Г-жа Моронваль настаивала на том, что следует пригласить настоящего врача в помощь этому полоумному лекарю, но директор, менее чувствительный, а главное, не расположенный идти на расходы, которые, возможно, никто ему не возместит, решил, что и доктор Гирш вполне справится с лечением «этой макаки», и предал — беднягу Маду в его руки.
Не желая, чтобы кто-либо вмешивался в лечение Маду, горе-медик сослался на осложнение, которое будто бы могло сделать болезнь заразной, и приказал перенести кровать негритенка в самый дальний угол сада, в помещение, служившее кладовой: там был камин, и, как все строения бывшей фотографии для лошадей, оно было застеклено.
Целую неделю он невозбранно испытывал на своей беспомощной жертве зелья, бывшие в ходу у наиболее диких народов, и, сколько хотел, мучил ребенка; Маду все сносил с покорностью больной собачонки.
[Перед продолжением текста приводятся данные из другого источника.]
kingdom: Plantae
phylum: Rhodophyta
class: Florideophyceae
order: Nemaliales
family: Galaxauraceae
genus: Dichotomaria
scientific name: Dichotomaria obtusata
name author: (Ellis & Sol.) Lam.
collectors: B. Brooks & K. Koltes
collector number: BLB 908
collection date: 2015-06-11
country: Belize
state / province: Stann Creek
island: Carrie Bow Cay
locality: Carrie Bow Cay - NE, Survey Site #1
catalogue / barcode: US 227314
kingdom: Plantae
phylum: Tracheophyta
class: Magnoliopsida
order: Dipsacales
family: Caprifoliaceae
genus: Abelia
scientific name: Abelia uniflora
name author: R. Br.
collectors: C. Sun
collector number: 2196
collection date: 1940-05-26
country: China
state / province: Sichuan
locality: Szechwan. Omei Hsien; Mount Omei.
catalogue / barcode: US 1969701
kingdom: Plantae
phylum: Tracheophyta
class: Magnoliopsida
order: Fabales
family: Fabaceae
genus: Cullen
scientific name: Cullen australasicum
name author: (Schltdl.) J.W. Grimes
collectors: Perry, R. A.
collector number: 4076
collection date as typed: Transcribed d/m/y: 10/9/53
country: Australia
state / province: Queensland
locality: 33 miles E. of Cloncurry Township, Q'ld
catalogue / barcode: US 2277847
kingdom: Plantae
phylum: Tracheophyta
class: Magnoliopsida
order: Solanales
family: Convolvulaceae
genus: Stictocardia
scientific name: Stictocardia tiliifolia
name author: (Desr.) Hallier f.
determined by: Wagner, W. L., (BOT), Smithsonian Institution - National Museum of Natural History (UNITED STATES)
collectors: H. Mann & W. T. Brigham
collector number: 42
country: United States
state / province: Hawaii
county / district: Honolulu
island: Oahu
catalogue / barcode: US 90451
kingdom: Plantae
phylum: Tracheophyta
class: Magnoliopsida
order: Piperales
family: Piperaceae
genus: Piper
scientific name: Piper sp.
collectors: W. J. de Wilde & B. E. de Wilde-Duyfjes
Когда доктор Гирш, нагруженный небрежно закупоренными склянками и коробочками с различными остропахнущими порошками, которые он самолично приготовлял, входил в «кладовку» и тщательно прикрывал дверь, все ловили себя на мысли: «Что-то он еще станет с ним делать?»
И «питомцы жарких стран», для которых любой врач — всегда слегка шаман и знахарь, завидев его, покачивали головами и закатывали глаза.
Из-за мнимой опасности заразы им воспретили приближаться к кладовой, и она превратилась для них в какой-то таинственный закут, расположенный в глубине сада, — закут мрачный, загадочный и грозный, где словно готовилось какое-то событие, еще более таинственное и ужасное, чем снадобья доктора Гирша.
Джеку все же очень хотелось повидать своего друга Маду, проникнуть за плотно закрытую дверь, которую неустанно стерегли. Мальчик долго выжидал и, наконец, улучив минуту, когда Гирш, видимо, забывший приготовить какое-то лекарство, устремился в переулок, он вместе с долговязым Саидом пробрался в так называемый лазарет.
То был полусклад, полусарай, где держат садовые инструменты, цветочную рассаду, боящиеся холода растения. Железная койка Маду стояла на земляном полу. В углах виднелись желтые глиняные горшки, вставленные один в другой, обломки решетчатых загородок, потрескавшиеся стекла красивого голубого оттенка, того оттенка, какой придает небу многослойная атмосфера Земли. Увядшие стебли и огромные связки сухих корней довершали эту унылую картину, а в камине, точно зябкое и недолговечное тропическое растение, вздрагивало пламя, наполняя эту оранжерею удушливой, нагоняющей дремоту жарой.